Our local councils are running out of money fast. The government was forced to give them some emergency cash this week, but ministers overall direction of travel looks to be very different. The Chancellor is already flagging up that there will be tax cuts in the March budget. So, the question is do people want that, with the consequences for public services, or do they want a government which is committed to the huge task of repairing state services, and is honest enough to say that that means no tax cuts.

Labour’s position is interesting as I found out while at Westminster this week. There are suggestions that the Shadow Chancellor is so scared of being pilloried as a high taxer that she would want to promise to match any Tory tax cuts. I can’t believe that, but one very experienced Labour MP suggested that Rachel Reeves might be being influenced by a perception that people had little faith that pouring more money into public services would make a difference.


I would like to join all those who have sent their condolences to the family of the late Rochdale MP, Sir Tony Lloyd. I had the privilege of reporting on his activities for radio and TV in the North West for many years. He was a man of integrity, reminding us that decency and politics can go hand in hand.

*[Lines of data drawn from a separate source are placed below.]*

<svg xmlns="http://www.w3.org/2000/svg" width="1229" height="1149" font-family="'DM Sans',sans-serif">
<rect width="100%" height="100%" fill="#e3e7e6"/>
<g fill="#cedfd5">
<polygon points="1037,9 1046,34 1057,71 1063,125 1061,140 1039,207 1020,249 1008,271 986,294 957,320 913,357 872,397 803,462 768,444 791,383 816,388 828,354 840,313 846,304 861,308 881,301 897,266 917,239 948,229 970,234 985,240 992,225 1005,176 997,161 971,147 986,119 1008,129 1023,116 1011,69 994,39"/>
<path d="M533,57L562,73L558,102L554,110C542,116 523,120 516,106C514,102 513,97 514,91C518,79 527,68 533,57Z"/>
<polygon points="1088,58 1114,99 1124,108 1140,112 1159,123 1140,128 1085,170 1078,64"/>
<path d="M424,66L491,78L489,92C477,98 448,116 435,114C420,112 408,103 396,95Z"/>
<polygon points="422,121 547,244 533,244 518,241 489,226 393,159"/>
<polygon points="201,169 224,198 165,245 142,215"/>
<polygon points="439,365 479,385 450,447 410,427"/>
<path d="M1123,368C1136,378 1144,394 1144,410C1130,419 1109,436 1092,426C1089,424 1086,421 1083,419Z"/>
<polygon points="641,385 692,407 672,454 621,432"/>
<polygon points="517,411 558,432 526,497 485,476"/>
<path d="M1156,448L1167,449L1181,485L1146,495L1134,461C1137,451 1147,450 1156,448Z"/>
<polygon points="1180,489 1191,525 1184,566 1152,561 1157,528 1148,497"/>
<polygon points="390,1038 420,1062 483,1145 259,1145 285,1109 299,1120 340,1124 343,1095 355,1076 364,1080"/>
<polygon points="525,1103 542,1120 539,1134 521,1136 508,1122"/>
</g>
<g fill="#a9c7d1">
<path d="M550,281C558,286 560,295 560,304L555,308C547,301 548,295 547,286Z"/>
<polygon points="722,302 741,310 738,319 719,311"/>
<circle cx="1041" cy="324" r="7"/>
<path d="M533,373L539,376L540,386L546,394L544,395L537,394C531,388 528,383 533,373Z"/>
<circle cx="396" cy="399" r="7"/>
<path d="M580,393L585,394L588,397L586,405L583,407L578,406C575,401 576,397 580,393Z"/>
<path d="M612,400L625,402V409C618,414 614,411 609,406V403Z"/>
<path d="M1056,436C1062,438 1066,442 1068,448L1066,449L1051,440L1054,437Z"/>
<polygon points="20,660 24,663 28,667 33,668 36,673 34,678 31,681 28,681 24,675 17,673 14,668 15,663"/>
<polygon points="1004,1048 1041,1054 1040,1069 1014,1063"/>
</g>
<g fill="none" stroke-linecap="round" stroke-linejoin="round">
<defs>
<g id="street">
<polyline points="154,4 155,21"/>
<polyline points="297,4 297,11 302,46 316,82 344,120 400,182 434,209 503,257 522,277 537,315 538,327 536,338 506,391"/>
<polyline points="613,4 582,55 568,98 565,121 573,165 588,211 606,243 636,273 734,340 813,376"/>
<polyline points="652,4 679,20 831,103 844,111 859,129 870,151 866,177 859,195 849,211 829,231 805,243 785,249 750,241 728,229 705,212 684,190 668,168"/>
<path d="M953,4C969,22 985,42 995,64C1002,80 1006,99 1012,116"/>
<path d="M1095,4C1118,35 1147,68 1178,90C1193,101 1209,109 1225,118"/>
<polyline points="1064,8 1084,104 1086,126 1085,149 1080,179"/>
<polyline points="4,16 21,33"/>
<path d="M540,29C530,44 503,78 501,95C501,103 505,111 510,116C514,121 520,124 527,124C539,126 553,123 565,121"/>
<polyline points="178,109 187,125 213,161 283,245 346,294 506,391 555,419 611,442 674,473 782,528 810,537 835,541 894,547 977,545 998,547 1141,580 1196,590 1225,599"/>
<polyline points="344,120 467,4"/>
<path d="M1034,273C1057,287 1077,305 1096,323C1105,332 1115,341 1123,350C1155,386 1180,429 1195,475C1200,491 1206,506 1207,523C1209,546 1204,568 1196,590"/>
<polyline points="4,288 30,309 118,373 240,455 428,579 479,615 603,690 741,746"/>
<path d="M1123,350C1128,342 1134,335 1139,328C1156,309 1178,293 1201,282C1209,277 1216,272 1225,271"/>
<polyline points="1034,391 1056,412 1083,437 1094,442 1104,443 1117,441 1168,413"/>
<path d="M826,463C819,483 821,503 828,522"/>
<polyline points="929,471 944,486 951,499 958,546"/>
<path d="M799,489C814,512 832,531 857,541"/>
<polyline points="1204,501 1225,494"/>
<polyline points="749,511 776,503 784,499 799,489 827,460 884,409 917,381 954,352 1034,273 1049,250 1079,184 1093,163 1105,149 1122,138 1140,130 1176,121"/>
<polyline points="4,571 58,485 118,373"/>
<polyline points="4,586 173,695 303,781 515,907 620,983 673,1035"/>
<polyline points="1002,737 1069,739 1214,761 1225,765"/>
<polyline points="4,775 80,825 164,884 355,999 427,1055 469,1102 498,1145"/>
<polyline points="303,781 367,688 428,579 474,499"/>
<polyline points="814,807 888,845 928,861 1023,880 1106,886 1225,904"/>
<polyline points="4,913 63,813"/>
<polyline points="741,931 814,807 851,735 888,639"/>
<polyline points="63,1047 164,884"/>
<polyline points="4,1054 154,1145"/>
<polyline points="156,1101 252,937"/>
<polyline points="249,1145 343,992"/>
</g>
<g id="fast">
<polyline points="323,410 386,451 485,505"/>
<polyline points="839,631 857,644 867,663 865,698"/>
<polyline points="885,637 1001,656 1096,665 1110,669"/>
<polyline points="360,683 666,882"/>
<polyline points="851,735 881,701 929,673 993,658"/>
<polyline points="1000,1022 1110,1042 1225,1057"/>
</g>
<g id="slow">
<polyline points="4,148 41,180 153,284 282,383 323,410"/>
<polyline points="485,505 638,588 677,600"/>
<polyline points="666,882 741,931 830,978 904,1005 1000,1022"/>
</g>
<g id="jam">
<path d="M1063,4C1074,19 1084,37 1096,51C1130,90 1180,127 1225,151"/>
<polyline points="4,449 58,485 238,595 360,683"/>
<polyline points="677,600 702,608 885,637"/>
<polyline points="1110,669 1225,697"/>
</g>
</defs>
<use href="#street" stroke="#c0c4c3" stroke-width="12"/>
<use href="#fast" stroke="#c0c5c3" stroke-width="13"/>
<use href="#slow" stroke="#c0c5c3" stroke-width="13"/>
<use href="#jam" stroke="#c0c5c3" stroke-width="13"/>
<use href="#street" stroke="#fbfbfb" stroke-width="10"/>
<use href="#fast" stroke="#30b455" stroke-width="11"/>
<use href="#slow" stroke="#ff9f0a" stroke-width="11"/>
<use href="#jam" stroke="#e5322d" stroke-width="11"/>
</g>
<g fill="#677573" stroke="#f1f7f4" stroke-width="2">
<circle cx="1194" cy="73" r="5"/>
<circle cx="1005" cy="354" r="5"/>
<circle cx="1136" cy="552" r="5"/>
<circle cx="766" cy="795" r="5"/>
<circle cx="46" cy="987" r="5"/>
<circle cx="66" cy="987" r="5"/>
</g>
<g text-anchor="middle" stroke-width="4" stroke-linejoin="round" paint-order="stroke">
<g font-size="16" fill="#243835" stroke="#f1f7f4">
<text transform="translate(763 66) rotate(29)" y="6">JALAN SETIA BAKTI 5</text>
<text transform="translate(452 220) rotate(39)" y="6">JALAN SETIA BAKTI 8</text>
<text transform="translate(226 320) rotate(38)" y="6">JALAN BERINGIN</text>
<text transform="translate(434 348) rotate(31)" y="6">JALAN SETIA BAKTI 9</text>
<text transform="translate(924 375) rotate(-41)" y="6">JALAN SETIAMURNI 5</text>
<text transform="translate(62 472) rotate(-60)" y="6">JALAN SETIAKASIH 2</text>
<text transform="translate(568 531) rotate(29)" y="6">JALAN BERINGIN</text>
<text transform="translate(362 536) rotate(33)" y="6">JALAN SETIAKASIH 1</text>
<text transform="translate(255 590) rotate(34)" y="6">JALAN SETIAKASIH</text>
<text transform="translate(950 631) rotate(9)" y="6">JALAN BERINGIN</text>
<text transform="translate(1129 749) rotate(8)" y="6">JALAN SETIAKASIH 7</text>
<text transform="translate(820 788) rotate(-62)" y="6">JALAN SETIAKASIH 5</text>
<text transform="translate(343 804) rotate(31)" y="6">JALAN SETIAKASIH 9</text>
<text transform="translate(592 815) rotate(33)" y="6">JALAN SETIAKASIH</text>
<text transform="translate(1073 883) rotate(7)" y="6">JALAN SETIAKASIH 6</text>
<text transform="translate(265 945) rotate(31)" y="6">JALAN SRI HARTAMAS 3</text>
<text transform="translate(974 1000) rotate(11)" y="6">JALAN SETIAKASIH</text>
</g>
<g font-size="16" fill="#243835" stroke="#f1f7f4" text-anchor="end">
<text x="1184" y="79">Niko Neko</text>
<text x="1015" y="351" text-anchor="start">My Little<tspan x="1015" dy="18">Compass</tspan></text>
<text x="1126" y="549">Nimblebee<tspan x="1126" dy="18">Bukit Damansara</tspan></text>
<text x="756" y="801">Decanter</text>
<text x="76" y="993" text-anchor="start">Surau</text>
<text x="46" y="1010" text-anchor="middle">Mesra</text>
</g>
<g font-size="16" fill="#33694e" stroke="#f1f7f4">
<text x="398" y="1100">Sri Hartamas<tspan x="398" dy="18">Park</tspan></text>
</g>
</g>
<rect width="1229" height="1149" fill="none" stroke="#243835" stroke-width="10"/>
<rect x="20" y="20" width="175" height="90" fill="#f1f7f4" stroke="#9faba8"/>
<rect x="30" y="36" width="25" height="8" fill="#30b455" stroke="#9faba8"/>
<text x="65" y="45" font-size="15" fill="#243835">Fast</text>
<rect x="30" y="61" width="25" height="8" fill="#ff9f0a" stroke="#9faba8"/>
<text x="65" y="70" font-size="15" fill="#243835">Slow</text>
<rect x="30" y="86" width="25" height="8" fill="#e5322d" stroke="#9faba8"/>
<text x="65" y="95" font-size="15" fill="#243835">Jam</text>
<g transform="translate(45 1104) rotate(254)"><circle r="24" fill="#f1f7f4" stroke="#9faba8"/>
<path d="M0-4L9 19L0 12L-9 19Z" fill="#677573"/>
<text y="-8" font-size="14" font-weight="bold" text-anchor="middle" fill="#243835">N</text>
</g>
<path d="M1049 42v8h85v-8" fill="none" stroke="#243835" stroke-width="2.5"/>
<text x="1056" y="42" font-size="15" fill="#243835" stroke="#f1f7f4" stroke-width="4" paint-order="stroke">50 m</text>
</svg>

A measure of the regard that MPs of all parties had for Tony, was seen in the House on Monday when the Prime Minister and Leader of the Opposition started no less than an hour and a half of tributes.

It is a little surprising that Labour is moving with such haste to choose his successor this weekend. The shortlist presents a dilemma for Rochdale Labour Party members. Rightly, in a town with a large proportion of electors of Asian heritage, there are two candidates with that background. There is the excellent Cllr. Azhar Ali, deputy leader of Lancashire Council, and Nazir Reham from Wigan Council.

The third candidate was causing a considerable stir in the Lobby when I was at Westminster this week because it is Paul Waugh. “One of our own” the journalists might sing. He is Rochdale born, but has largely plied his trade in top political journalist posts in London with The Independent, HuffPost and the London Evening Standard.

The feeling at Westminster is that he is Starmer’s choice. Waugh says he wants to represent the diversity of the constituency. If chosen, he may have his work cut out.